1. Corporations "weaponize" states against one another.
Corporate agents moved corporate charters from states that limited corporate independence to states with corporate friendly laws, thanks to the corruption of state legislators. Originally that was New Jersey. Today it's Delaware, where over 60 percent of Fortune 500 firms are incorporated.
2. Corporations "weaponize" legislatures.
Corporate agents sought federal laws to preempt state laws and state laws to preempt local laws limiting corporate powers. The federal Sherman Antitrust Act, for example, was a tepid federal response to strong laws enacted in over 20 states to prevent corporate monopolies and, in some cases, calls for public ownership. The pro-corporate Senator John Sherman warned that Congress "must heed [the public's] appeal or be ready for the socialist, the communist, and the nihilist." Sherman is still used to preempt state laws. Meanwhile, local laws protecting residents from guns, fracking, minimum wage and many other local concerns passed by municipal councils have been preempted by state laws.

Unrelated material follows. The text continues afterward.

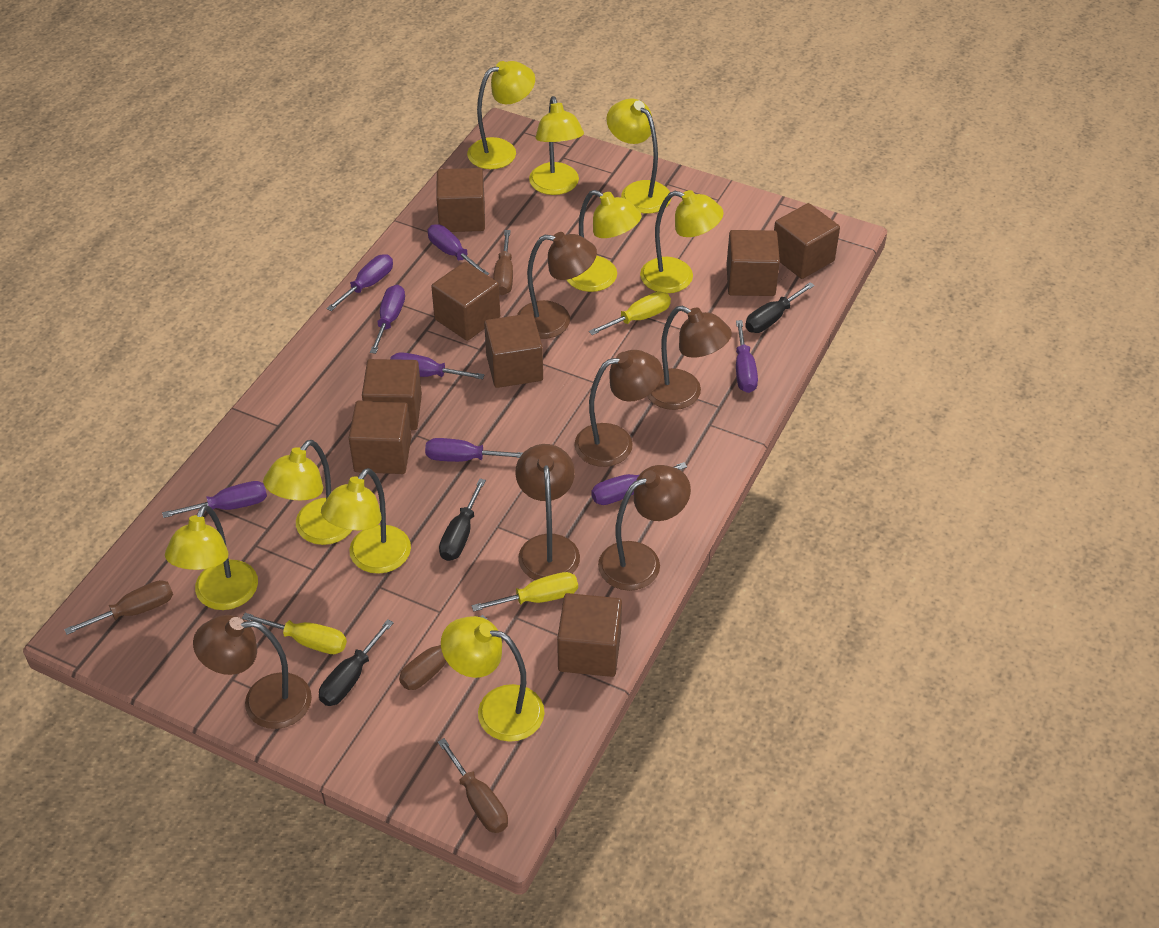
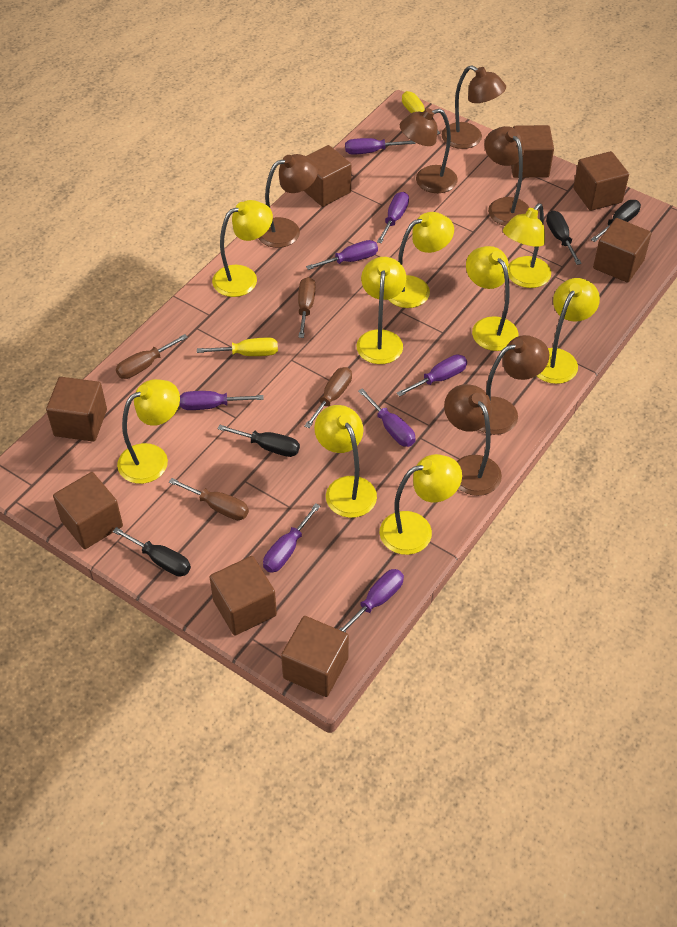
black screwdriver: [319,619,394,706] [439,478,486,561] [745,282,815,333] = 3 -> [113,527,191,577] [217,425,300,457] [546,210,582,265] [591,200,641,242] = 4
yellow screwdriver: [242,613,347,654] [472,572,578,612] [589,292,671,335] = 3 -> [197,338,278,356] [402,91,440,135] = 2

3. Corporations "weaponize" regulatory agencies.
Corporations supported the creation of "regulatory agencies" as many states sought public ownership over several types of companies – including utilities and transportation. These agencies regulated vs prohibited harms and insulated companies from direct legislative oversight and public pressure and mobilization. Moreover, companies advocate for the appointment by executives (i.e. Presidents and Governors) of corporate-friendly regulators.
4. Corporations "weaponize" the courts.
The ultimate escape of public control over corporations was granting "constitutional rights" to corporations. Though there's no mention of corporate entities in the U.S. Constitution, the Supreme Court proclaimed over the course of a century that a corporation is a person with First, Fourth, Fifth and Fourteenth Amendment protections – rights that go well beyond corporate First Amendment free speech "rights" to contribute money in elections. This makes public accountability impossible over corporate entities. Corporate constitutional rights are the impenetrable shield against efforts to assert human rights and the right to a livable world over never-intended "corporate rights."
Abolishing all corporate constitutional rights by enacting the We the People Amendment (HJR48), soon to be introduced again by Rep. Pramila Jayapal, is the only strategy to make corporations authentically democratically accountable.
This requires building a people's movement. Abolishing corporate constitutional rights shifts back from the judicial to the legislative arena the public ability to define corporate actions to ensure that the health, safety and welfare of people, communities and the natural world are prioritized. Ending all the other ways corporations have "weaponized government" to consolidate political and economic power becomes much easier once corporations are disarmed of all constitutional rights.
If Congress isn't going to expose the corporate "weaponization of government," then it's up to us to not only do so, but to end it.